__Directive__
Reproduce the material below line by line, beginning with its first line and ending with the line that contains "[380,196,396,211] [96,219,129,234] a]"; leave out pictures.

__The data__
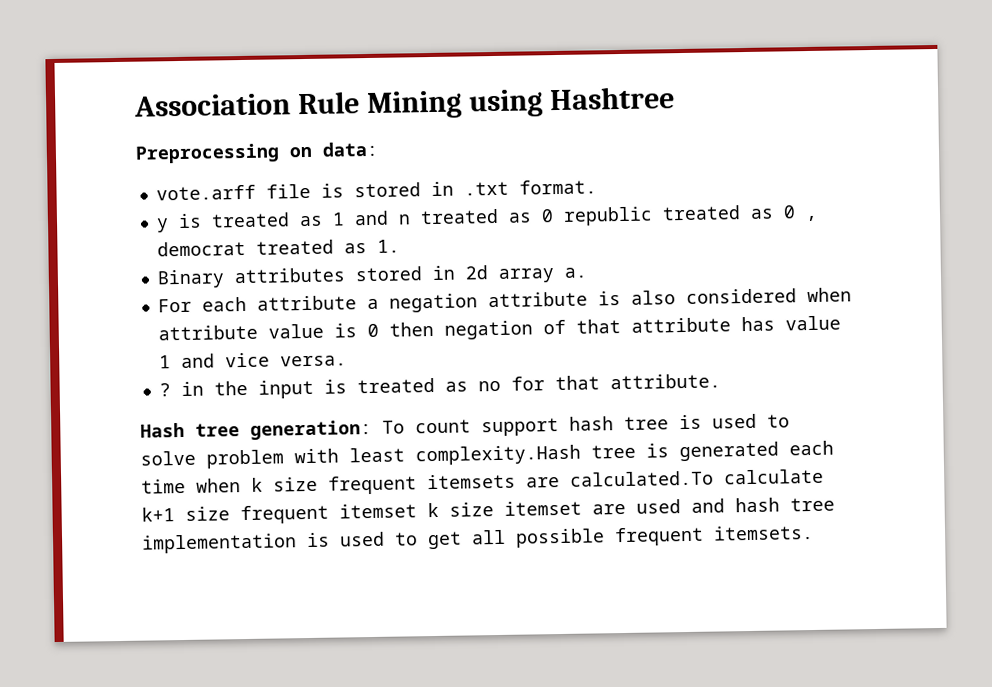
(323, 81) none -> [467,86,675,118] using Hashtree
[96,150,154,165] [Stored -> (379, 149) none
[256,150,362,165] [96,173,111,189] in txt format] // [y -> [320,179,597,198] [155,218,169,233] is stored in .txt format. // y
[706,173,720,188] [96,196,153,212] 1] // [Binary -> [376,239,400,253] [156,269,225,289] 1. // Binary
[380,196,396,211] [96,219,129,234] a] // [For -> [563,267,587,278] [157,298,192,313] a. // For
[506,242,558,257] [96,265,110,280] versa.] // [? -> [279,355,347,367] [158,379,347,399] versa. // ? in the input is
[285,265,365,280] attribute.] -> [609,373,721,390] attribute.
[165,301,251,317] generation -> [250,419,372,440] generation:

__Solved problem__
(323, 81) none -> [467,86,675,118] using Hashtree
[96,150,154,165] [Stored -> (379, 149) none
[256,150,362,165] [96,173,111,189] in txt format] // [y -> [320,179,597,198] [155,218,169,233] is stored in .txt format. // y
[706,173,720,188] [96,196,153,212] 1] // [Binary -> [376,239,400,253] [156,269,225,289] 1. // Binary
[380,196,396,211] [96,219,129,234] a] // [For -> [563,267,587,278] [157,298,192,313] a. // For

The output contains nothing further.